The Night Cary Grant Hooted

Photo courtesy of Dr. Macro’s High Quality Movie Scans

It started with Cary Grant screaming.

Well, maybe you’d call it more of a hoot. “Squeal” is too high, “scream” too sharp. It’s this startled “whoooo!” sound that’s rather difficult to describe.

It was 2006. The Olympics were in Torino and I was in Alaska. It was February, one of our warmer weeks of that month, and the sky was overcast.

Your television options were pretty limited back in 2006 in Glennallen. There was satellite or analog antenna—which basically meant satellite or nothing. My antenna picked up a fuzzy NBC that cut out regularly.  Sometimes. The rest of the time it picked up nothing. Thank goodness for VCRs, DVD players, the local library, Netflix, and the personal collections of friends. Golden resources for your entertainment needs.

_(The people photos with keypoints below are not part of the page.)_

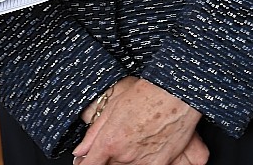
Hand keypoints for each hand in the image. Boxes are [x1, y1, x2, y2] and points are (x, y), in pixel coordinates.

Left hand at [71, 77, 206, 164]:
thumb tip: (79, 151)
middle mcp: (124, 155)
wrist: (173, 94)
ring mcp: (143, 162)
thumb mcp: (112, 108)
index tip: (84, 162)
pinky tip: (145, 149)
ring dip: (124, 160)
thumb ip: (93, 133)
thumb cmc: (143, 95)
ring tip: (133, 141)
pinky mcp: (160, 163)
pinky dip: (142, 162)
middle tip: (115, 144)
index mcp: (109, 142)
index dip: (85, 164)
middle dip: (107, 159)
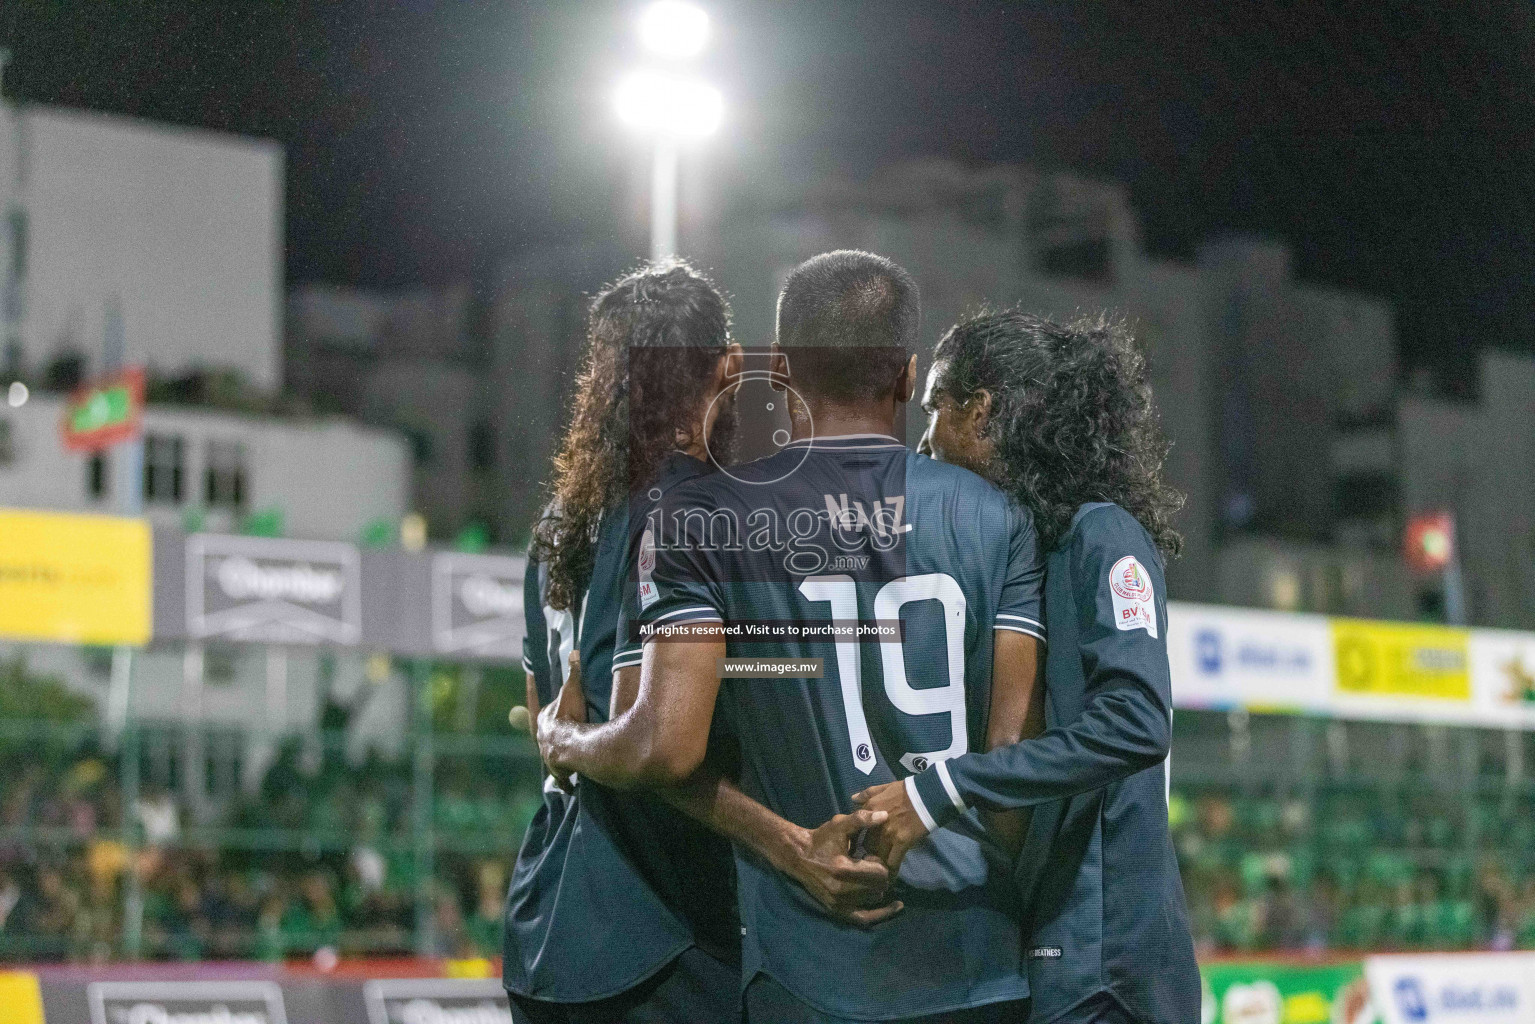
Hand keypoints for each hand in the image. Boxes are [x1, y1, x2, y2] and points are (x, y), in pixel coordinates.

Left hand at [536, 652, 586, 790]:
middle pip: (542, 733)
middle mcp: (541, 738)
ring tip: (561, 764)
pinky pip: (561, 775)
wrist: (567, 749)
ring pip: (549, 755)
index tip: (527, 689)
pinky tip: (567, 787)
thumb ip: (573, 673)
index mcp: (542, 719)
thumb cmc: (568, 719)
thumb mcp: (571, 693)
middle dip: (546, 732)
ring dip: (555, 758)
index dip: (532, 693)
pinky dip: (564, 781)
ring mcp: (548, 755)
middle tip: (549, 731)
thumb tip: (574, 652)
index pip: (534, 704)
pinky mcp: (558, 771)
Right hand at [776, 809, 902, 927]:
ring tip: (870, 877)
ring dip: (877, 889)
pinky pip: (863, 919)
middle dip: (880, 875)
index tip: (869, 855)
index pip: (879, 874)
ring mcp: (838, 903)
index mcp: (842, 869)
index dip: (879, 863)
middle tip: (870, 865)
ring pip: (874, 900)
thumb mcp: (840, 825)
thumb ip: (862, 820)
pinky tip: (895, 908)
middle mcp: (841, 890)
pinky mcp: (836, 910)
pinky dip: (880, 914)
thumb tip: (885, 816)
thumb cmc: (821, 839)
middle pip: (879, 887)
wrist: (798, 856)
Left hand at [851, 780, 929, 873]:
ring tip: (879, 873)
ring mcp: (888, 833)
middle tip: (871, 863)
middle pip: (866, 846)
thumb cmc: (908, 790)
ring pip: (877, 855)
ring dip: (878, 865)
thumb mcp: (884, 787)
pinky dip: (891, 870)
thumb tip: (852, 799)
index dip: (858, 841)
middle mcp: (875, 823)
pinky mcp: (902, 842)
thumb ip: (867, 794)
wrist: (929, 794)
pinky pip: (893, 861)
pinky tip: (890, 878)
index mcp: (869, 809)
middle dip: (867, 855)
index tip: (859, 848)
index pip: (856, 830)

I’d borrowed Bringing up Baby from the library. Videos were typically a better bet from there—the DVDs were regularly scratched. So I was watching it on video when my friend Kristie called to chat. I pressed pause. And we got talking.

Remember how on VCRs, if you put the video on pause, it would hold for about 10 or 15 minutes and then it would start playing again?

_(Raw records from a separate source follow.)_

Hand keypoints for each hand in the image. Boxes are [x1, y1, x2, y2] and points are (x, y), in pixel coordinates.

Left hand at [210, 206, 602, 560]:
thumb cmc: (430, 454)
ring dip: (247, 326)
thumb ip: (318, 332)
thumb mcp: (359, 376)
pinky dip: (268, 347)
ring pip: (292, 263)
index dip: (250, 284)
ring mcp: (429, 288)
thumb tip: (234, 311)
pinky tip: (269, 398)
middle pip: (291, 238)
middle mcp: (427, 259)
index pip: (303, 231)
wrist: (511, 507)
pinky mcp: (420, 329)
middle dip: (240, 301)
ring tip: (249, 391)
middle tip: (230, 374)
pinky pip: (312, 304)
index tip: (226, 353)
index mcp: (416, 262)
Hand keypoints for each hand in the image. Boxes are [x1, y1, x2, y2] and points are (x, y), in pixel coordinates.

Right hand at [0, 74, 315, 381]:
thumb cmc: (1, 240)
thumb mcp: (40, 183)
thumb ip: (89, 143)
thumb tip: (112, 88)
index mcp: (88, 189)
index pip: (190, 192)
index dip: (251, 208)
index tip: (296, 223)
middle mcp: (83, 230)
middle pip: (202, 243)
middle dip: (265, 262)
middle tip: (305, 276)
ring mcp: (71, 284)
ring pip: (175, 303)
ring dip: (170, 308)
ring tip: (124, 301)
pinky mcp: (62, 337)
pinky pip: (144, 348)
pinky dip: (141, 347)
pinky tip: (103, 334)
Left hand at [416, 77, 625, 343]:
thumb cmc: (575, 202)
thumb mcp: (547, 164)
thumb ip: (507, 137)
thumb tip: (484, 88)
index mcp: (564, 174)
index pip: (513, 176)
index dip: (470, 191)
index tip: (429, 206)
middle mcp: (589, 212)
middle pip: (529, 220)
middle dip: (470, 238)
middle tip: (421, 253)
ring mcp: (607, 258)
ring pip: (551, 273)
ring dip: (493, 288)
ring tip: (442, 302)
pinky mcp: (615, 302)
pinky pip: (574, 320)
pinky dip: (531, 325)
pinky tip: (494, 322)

I was standing in the kitchen, back to the living room and the TV, deep in the midst of our conversation. And then Cary Grant hooted. Scared me out of my bones. I squealed.

Kristie laughed at me as I recovered myself and explained what had happened. I scrambled to find the remote, this time planning to press STOP. I tracked it down on the couch and pushed the button with the little white square.

And I had TV.

I’m pretty sure those precise words came out of my mouth, actually.

“Kristie! I have TV!”
Her response was just as excited. “You do!?”
And in the instant it took her to say that much, I’d realized what was on my screen. “It’s men’s figure skating! It’s the Olympics!”
Kristie responded with the only logical question: “Can I come over?”

She did, and we reveled in the wonder of television. (Note bene, when you don’t watch TV for a long time, commercials become interesting.) We watched as sport after sport was shown. Bob Costas expertly guided us through the evening’s events.

And then he introduced us to Snowboard Cross.

Photo from AP Photo/Keystone, Jean-Christophe Bott

The sport was making its Olympic debut that year. I’d never seen anything like it. The ski and snowboarding events had always been my least favorite parts of the Olympics, mostly because they were races against the clock, not another competitor. If you’re going to race, I’ve always thought, you should see your competition out of the corner of your eye. But here it was: a snowboarding event with four racers at a time.

We watched until they turned off the Olympic coverage that night, and I didn’t get TV again for the rest of its run.

It was one magical night when the stars aligned (somewhere, high above the low-lying clouds*): a good friend by my side, an entertainment treat, and a new sport to look forward to watching every four years. Just think, if it hadn’t been for that night, I might not have discovered Snowboard Cross until 2010.

And I owe it all to Cary Grant’s hooting.

 

*I’m fairly certain that these low-lying clouds were the reason for our serendipitous signal that night. On clear nights, I never saw anything on TV.